Wednesday, July 06, 2022

Arrowhead Pharmaceuticals Inc. announced that it has dosed the first subjects in two Phase 1/2a clinical trials of ARO-MUC5AC and ARO-RAGE, the company’s investigational RNA interference (RNAi) therapeutics designed to reduce production the of mucin 5AC (MUC5AC) and the receptor for advanced glycation end products (RAGE), respectively, as potential treatments for various muco-obstructive and inflammatory pulmonary diseases.

“Initiating clinical studies for ARO-MUC5AC and ARO-RAGE, Arrowhead’s next generation pulmonary targeted RNAi therapeutic candidates, is a significant milestone for the company,” said Chris Anzalone, Ph.D., president and chief executive officer of Arrowhead. “These are potentially important new medicines that address targets that have been difficult to drug using other modalities and are designed to treat muco-obstructive and inflammatory lung diseases in fundamentally new ways.”

AROMUC5AC-1001 (NCT05292950) is a Phase 1/2a, randomized, double-blinded, placebo-controlled study in up to 42 normal healthy volunteers (NHV) and up to 16 patients with moderate-to-severe asthma.
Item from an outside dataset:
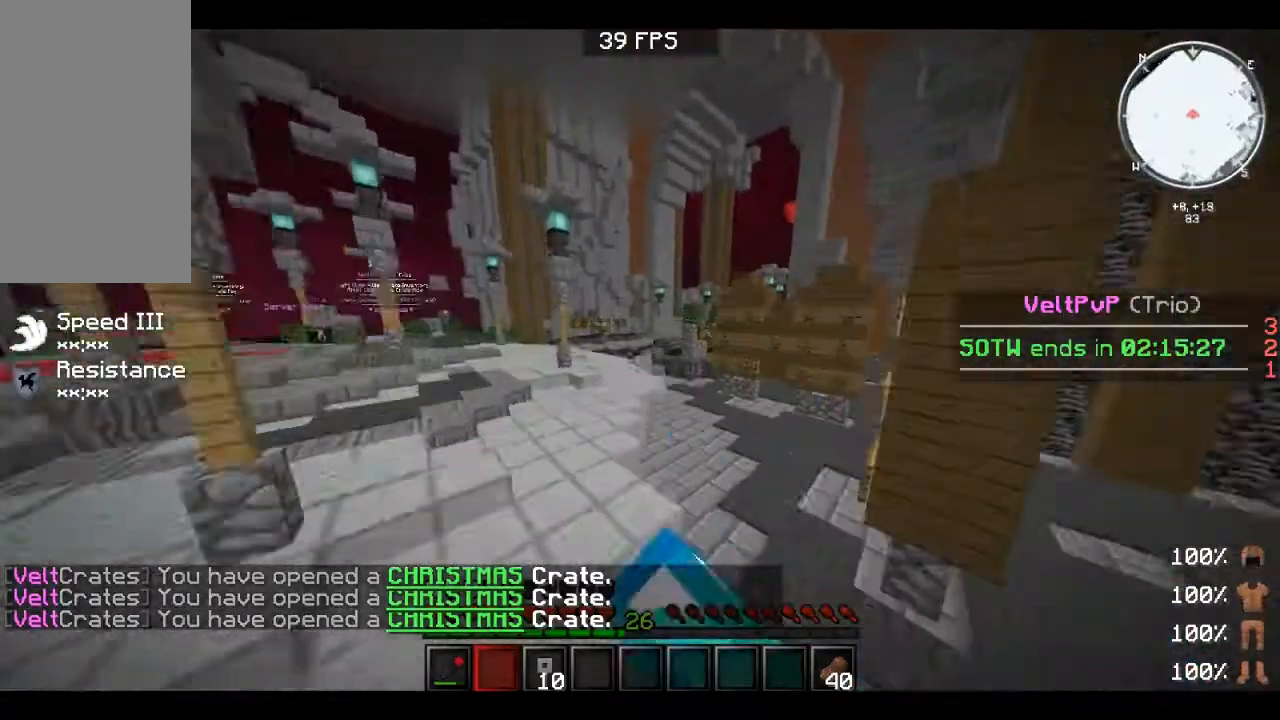
{"keys": ["a", "w"], "mouse": [], "events": [[80, "mouse_right", "up"], [200, "space", "up"], [240, "mouse_left", "down"], [320, "mouse_right", "down"], [360, "a", "down"], [360, "mouse_left", "up"], [400, "mouse_right", "up"]]}
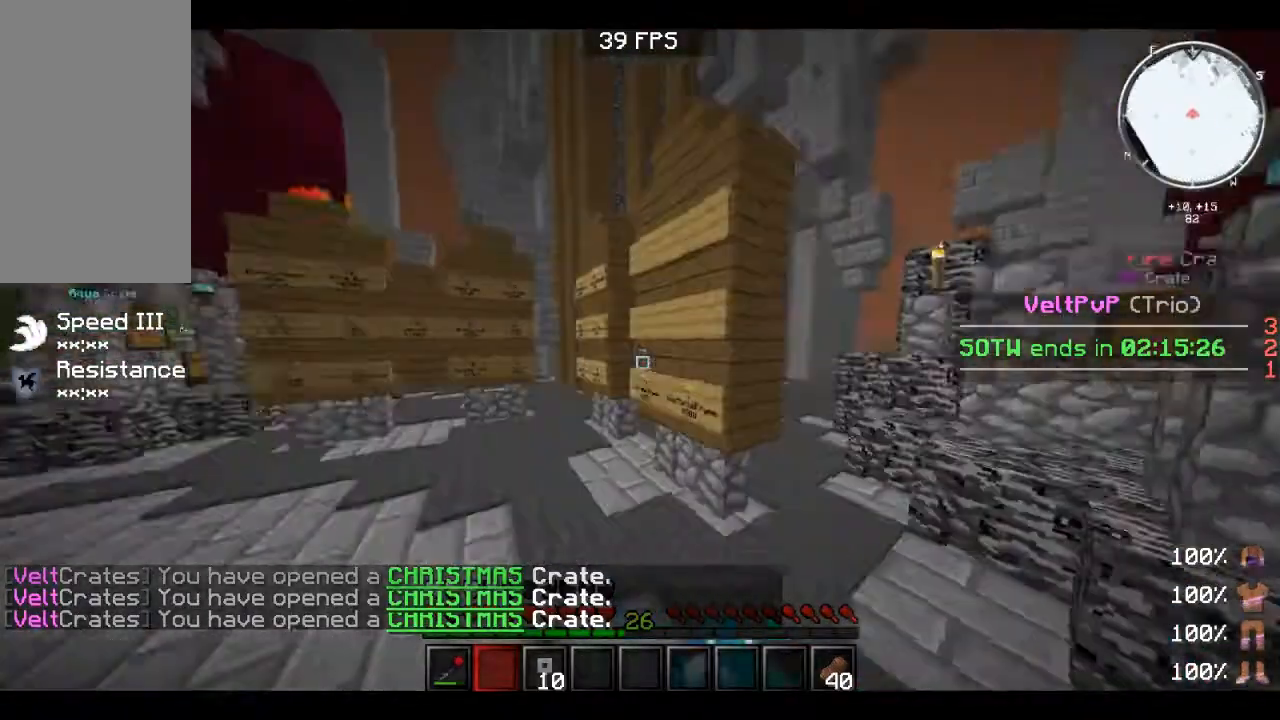
{"keys": [], "mouse": [], "events": [[360, "a", "up"], [360, "w", "up"]]}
The single ascending dose portion of the study includes 3 sequentially enrolled NHV cohorts with escalating single-dose levels. The multiple ascending dose portion of the study includes 3 NHV cohorts and 2 asthma patient cohorts. The objectives of the study include the assessment of safety and tolerability, pharmacokinetics, and pharmacodynamics of ARO-MUC5AC in NHVs and patients with asthma.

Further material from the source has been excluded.